The prehistoric Puebloan Indian ruins on Grand Gulch/Cedar Mesa Plateau are fascinating and provide great opportunity for thoughtful adventure. They were built hundreds of years ago by hardy native people who have come to be called the Anasazi. Expert stonemasons, they built homes on cliff faces and in alcoves throughout the Four Corners area. They also created intricate pottery and detailed rock art.

Ruins and relics from the Anasazi culture survive in many areas. Some sites are close to roads and can be visited with little effort. Some of the most interesting sites are far from roads and can only be seen by those willing to day hike or backpack into the wilderness. Grand Gulch is the showcase of wilderness Anasazi areas. It contains dozens of well-preserved ruins, rock art sites and artifacts. The Gulch is renowned as a hiking destination. It is a big, rugged wilderness that can only be explored by backpacking for days at a time.

However, some of the Grand Gulch treasures can be viewed by making day hikes into the canyons. For example, Perfect Kiva, my all-time favorite Anasazi site, is about 4.5 miles from the road and can visited day hiking — if you are in decent physical condition. The trail is moderately difficult.

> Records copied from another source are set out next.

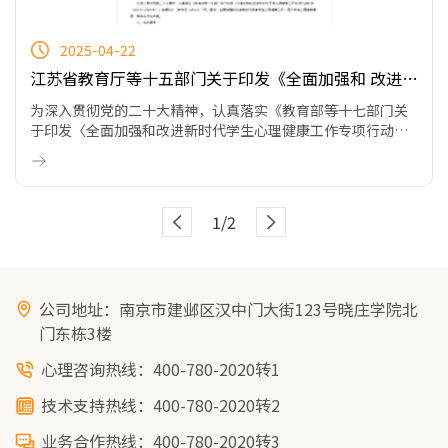
2025-04-22
江苏省教育厅等十五部门关于印发《全面加强和 改进新
时代学生心理健康工作专项行动 方案（2023—2025
为深入贯彻党的二十大精神，认真落实《教育部等十七部门关
年）》的通知
于印发〈全面加强和改进新时代学生心理健康工作专项行动计
划（2023—2025年）〉的通知》（教体艺〔2023〕1号）要
求，全面加强和改进新时代我省学生心理健康工作，提升学生
心理健康素养，制定本行动方案。
1/2
公司地址：南京市建邺区汉中门大街123号晓庄学院北
门东栋3楼
心理咨询热线：400-780-2020转1
技术支持热线：400-780-2020转2
业务合作热线：400-780-2020转3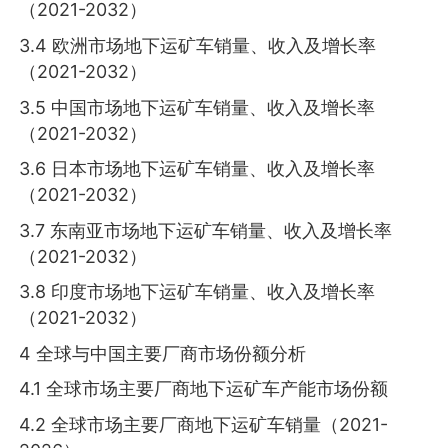
（2021-2032）
3.4 欧洲市场地下运矿车销量、收入及增长率
（2021-2032）
3.5 中国市场地下运矿车销量、收入及增长率
（2021-2032）
3.6 日本市场地下运矿车销量、收入及增长率
（2021-2032）
3.7 东南亚市场地下运矿车销量、收入及增长率
（2021-2032）
3.8 印度市场地下运矿车销量、收入及增长率
（2021-2032）
4 全球与中国主要厂商市场份额分析
4.1 全球市场主要厂商地下运矿车产能市场份额
4.2 全球市场主要厂商地下运矿车销量（2021-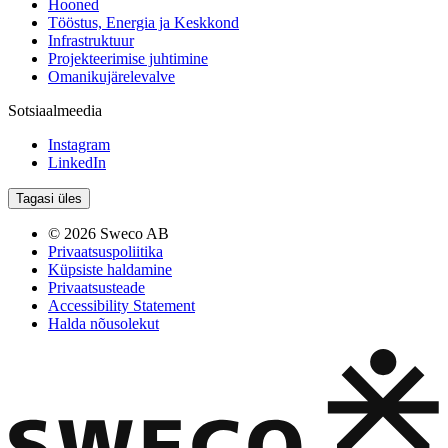
Hooned
Tööstus, Energia ja Keskkond
Infrastruktuur
Projekteerimise juhtimine
Omanikujärelevalve
Sotsiaalmeedia
Instagram
LinkedIn
Tagasi üles
© 2026 Sweco AB
Privaatsuspoliitika
Küpsiste haldamine
Privaatsusteade
Accessibility Statement
Halda nõusolekut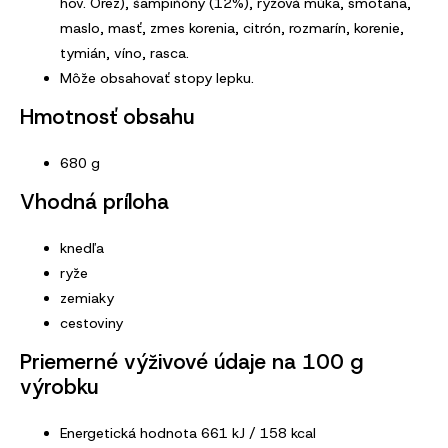
hov. Orez), šampiňóny (12%), ryžová múka, smotana,
maslo, masť, zmes korenia, citrón, rozmarín, korenie,
tymián, víno, rasca.
Môže obsahovať stopy lepku.
Hmotnosť obsahu
680 g
Vhodná príloha
knedľa
ryže
zemiaky
cestoviny
Priemerné výživové údaje na 100 g
výrobku
Energetická hodnota 661 kJ / 158 kcal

The photos illustrating this article were taken at Perfect Kiva and other nearby sites. I hope they whet your appetite and persuade you to explore this area. Grand Gulch would be worth hiking, even if it did not shelter ancient sites. It brings together a series of scenic canyons that provide unlimited opportunity for challenging hikes. But the ruins add an excitement that many people find addictive. I love them and feel a real compulsion to explore. . . to see more and more and more. Beware, this activity is contagious.

Grand Gulch is a testimony that hikers can enjoy Anasazi ruins without destroying them. The area is one of the most popular hiking destinations in Utah. These ruins are visited more frequently that most backcountry sites. But hikers in recent years have almost universally shown the respect the sites deserve. The ancient pottery shards and corncobs and grindstones are still there – waiting for your visit – despite having been viewed by scores of hikers. We hope you will do your part to preserve these sites. Look but don't touch. Take photos but nothing else.

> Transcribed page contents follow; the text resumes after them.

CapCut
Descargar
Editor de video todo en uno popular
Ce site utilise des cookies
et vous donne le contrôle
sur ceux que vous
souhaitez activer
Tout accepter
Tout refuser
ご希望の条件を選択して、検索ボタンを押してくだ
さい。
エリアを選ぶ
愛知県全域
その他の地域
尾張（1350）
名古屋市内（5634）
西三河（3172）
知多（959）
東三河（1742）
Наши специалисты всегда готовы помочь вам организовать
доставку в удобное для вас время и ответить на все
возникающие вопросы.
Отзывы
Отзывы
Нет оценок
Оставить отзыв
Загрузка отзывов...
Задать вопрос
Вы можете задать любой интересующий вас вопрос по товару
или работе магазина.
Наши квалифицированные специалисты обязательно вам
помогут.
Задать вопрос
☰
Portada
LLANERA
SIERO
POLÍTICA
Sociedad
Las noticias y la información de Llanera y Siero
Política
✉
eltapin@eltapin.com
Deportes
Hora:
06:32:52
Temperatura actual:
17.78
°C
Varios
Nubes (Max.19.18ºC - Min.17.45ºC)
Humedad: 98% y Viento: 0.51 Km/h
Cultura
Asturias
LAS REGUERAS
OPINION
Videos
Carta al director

Spring and fall are the best times to hike in Grand Gulch and many other southern Utah canyons. Daytime temperatures are mild and so hiking is enjoyable. Nights are crisp but not extreme. Summer temperatures can become very hot, but hikes can be enjoyed if you are careful. Some hiking is possible during warm, dry spells in winter, but extreme caution is needed.

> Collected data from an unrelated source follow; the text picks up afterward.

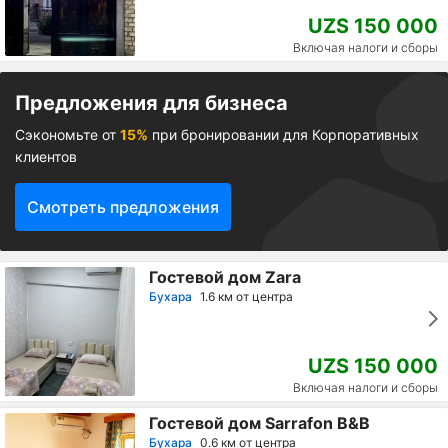
UZS 150 000
Включая налоги и сборы
Предложения для бизнеса
Сэкономьте от
15%
при бронировании для Корпоративных
клиентов
Смотреть предложения
Гостевой дом Zara
Бухара
1.6 км от центра
UZS 150 000
Включая налоги и сборы
Гостевой дом Sarrafon B&B
Бухара
0.6 км от центра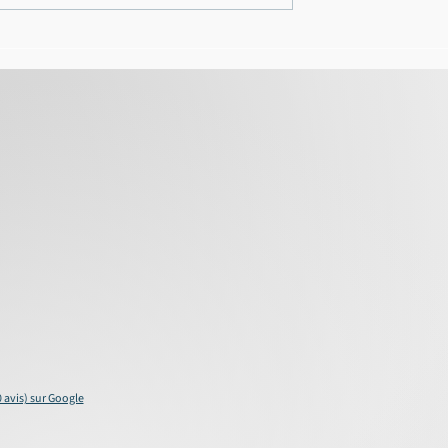
 écarté
témoin assisté pour la
tentative de meurtre en
bande organisée
0 avis) sur Google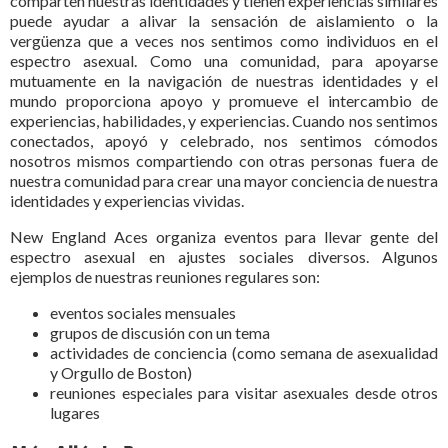
comparten nuestras identidades y tienen experiencias similares
puede ayudar a alivar la sensación de aislamiento o la
vergüenza que a veces nos sentimos como individuos en el
espectro asexual. Como una comunidad, para apoyarse
mutuamente en la navigación de nuestras identidades y el
mundo proporciona apoyo y promueve el intercambio de
experiencias, habilidades, y experiencias. Cuando nos sentimos
conectados, apoyó y celebrado, nos sentimos cómodos
nosotros mismos compartiendo con otras personas fuera de
nuestra comunidad para crear una mayor conciencia de nuestra
identidades y experiencias vividas.
New England Aces organiza eventos para llevar gente del
espectro asexual en ajustes sociales diversos. Algunos
ejemplos de nuestras reuniones regulares son:
eventos sociales mensuales
grupos de discusión con un tema
actividades de conciencia (como semana de asexualidad
y Orgullo de Boston)
reuniones especiales para visitar asexuales desde otros
lugares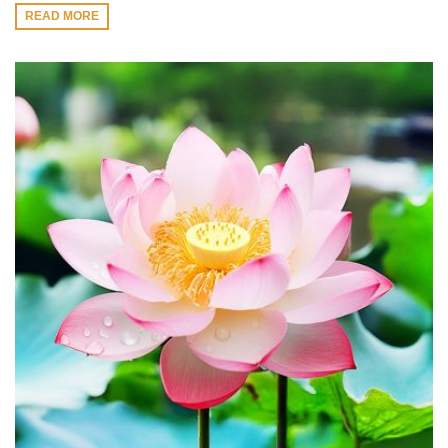
READ MORE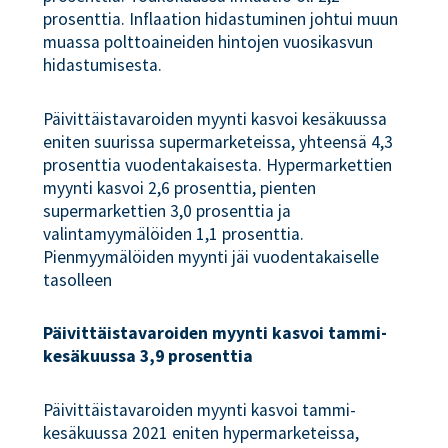
prosenttia. Inflaation hidastuminen johtui muun
muassa polttoaineiden hintojen vuosikasvun
hidastumisesta.
Päivittäistavaroiden myynti kasvoi kesäkuussa
eniten suurissa supermarketeissa, yhteensä 4,3
prosenttia vuodentakaisesta. Hypermarkettien
myynti kasvoi 2,6 prosenttia, pienten
supermarkettien 3,0 prosenttia ja
valintamyymälöiden 1,1 prosenttia.
Pienmyymälöiden myynti jäi vuodentakaiselle
tasolleen
Päivittäistavaroiden myynti kasvoi tammi-
kesäkuussa 3,9 prosenttia
Päivittäistavaroiden myynti kasvoi tammi-
kesäkuussa 2021 eniten hypermarketeissa,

Day hikers are required to register and pay a small fee. This can be accomplished at the Kan Gulch Ranger Station or at trailheads. Backpackers need to make reservations and must pay for a permit. Group size is limited to 12 individuals. Horsepackers are allowed in parts of Grand Gulch and must also make reservations in advance. The area is administered by BLM; that agency’s website provides detailed information about permits and fees:

A good map is essential, whether you are day hiking or backpacking. Maps focusing on this area are available on-line and at good map stores. Always stop at the Kane Gulch Ranger Station and get updates about conditions in the canyons. You need to know where you can expect to find reliable water sources, for example. Water is a major factor in this country. You can carry enough for a day hike, but if you are backpacking you will need to be able to locate, treat and carry water every day you are in the canyons.

Small streams flow in some areas, stop, then start again. Giardia is found in these streams, so treat or filter all water before drinking or using it for cooking. Storms can turn these small streams into raging torrents. Watch the weather.